In article <4bsaa6$8l8@elf.bsdi.com>, Chris Torek <torek@bsdi.com> wrote:

>>But is this still true if you are doing i/o?  That is, don't you
>>have to go from kernel to application address space on every
>>packet anyway?
>
>In typical machines, crossing a protection domain (kernel <-> user)
>is cheaper than changing an address space (userA <-> userB).  That
>is, if you have kernel threads, system calls made from different
>threads within one process can be switched faster than system calls
>from different processes.

But doesn't the kernel take the opportunity to decide if it is
time to run another process at that point anyway?  And in the
case of i/o bound processes isn't this a good thing?

>>Somewhere you've got to sort the packets out and decide which code
>>can run.  If this can be done better than the unix scheduler can
>>do it, why not fix that instead?
>
>This is not quite the right question, since the scheduler is solving
>a more general problem, but does bring up the point that if you
>have threads, you still have to schedule the threads, and this is
>just about the same job as scheduling processes.

Doesn't scheduling i/o bound processes automatically fall into
the same computation as delivering the data?  If you switch
in and out of a thread without doing any i/o, who's going to
know?

(In many systems,
>thread scheduling actually gets tied in with complicated `ganging'
>schemes designed to avoid livelock and starvation problems, so that
>the final system, with kernel threads, is much slower than the
>original process-only system ever was.  However, we can, for this
>discussion at least, wave our hands and claim that this is merely
>an implementation detail.

I don't see how, unless you find twiddling bits in memory to be
more interesting that moving them where someone can see them.
 
>One can inflict the same sludge on a
>process-based system that shares memory via mapping; its association
>with threads is mainly historical.  Fundamentally, the problem of
>scheduling something to run, whether it is a thread or a process,
>is pretty much the same, no matter where you move it.)

I don't see how this can be separated from the guts of read()/write().
Perhaps not every program is i/o bound, but mine all are.

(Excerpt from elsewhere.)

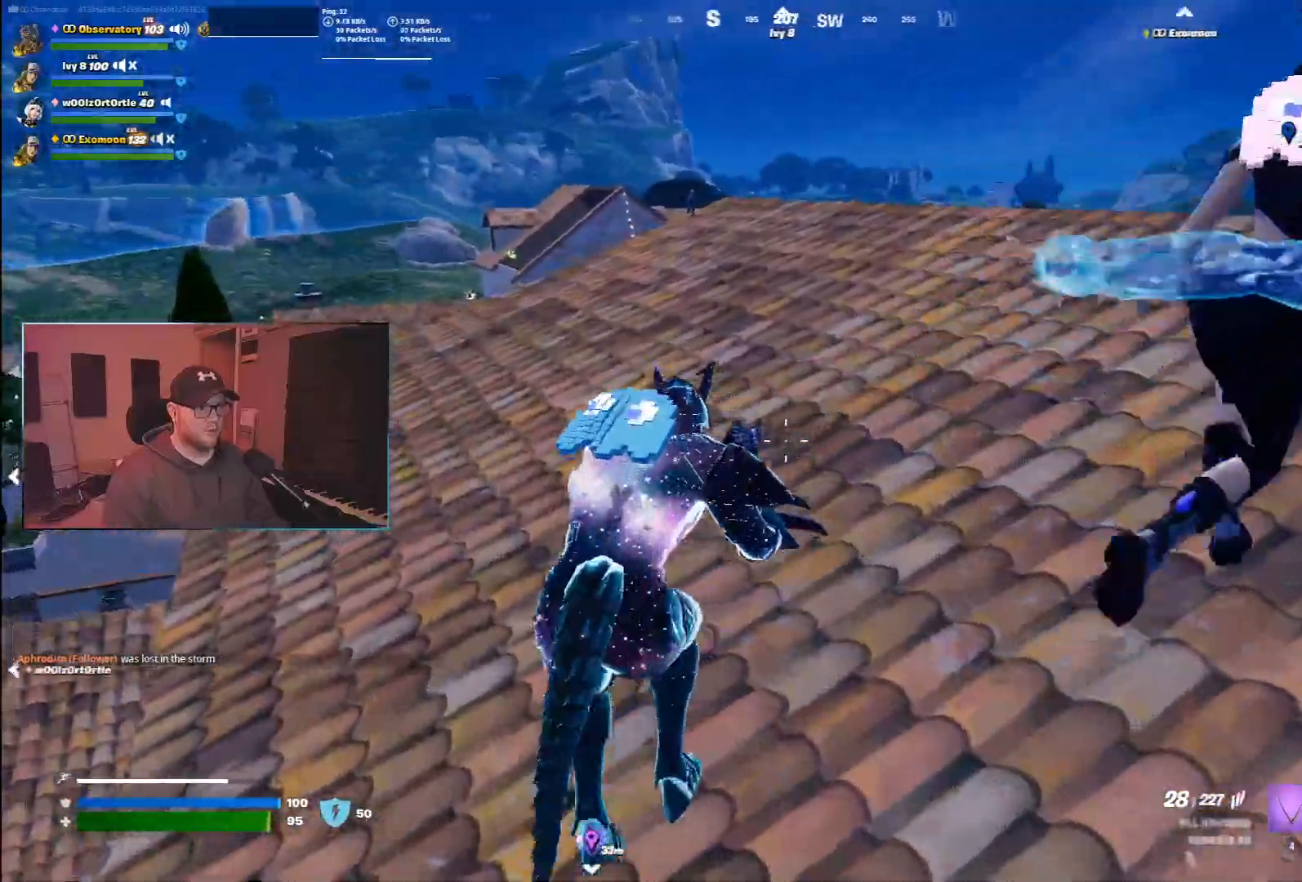
{"keys": ["d", "s"], "mouse": [], "events": [[133, "s", "down"], [267, "3", "down"], [417, "3", "up"], [417, "d", "down"], [450, "a", "up"]]}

>I also suggested the use of select() or poll(), and he asks:
>
>>Doesn't that just double your syscalls/second?
>
>This one is a bit complicated.  The short answer is `no'; in fact,
>because poll/select asks about a set of pending requests, the
>overhead actually goes *down* as the load increases.  Note that a
>system call costs about the same as an in-process context switch
>through the kernel, i.e., a kernel thread switch---most of the work
>is crossing the protection domain (e.g., saving and loading a few
>registers, then changing the CPU's access mode from `user' to
>`kernel').  So, in the light load case, yes, it does, but if there
>are N clients on one server, the polling system uses N+1 system
>calls to service them, while the threaded system uses N system
>calls and N switches.  If you get lucky, the switches combine with
>the system calls---they can be done together---and you have N+1
>versus N.  If the scheduler makes bad decisions, the polling system
>tends to outperform the threaded system, which makes up to 2N calls.
>In either case the difference tends to be marginal anyway.

Is there some invisible overhead in having many processes waiting
on read()/write() completion?  That is, why doesn't the kernel
end up performing essentially the same thing as the select()
anyway except that you don't have to go back after the wakeup to
actually perform the operation?

>(Incidentally, it sure is a lot easier to sit back and say things
>like: `ideally, this costs about the same as that' or `these should
>be more efficient than those' than it is to go out and measure them
>and try to explain or prove why the measurements do or do not
>conform to the theories.... :-) )

The catch is that measuring i/o bound operations doesn't tell you
much, and measuring without being i/o bound is even less useful.
The measurement you need is how much additional computation you
can perform with a steady i/o load happening.  But in most cases,
who cares?

Les Mikesell
  les@mcs.com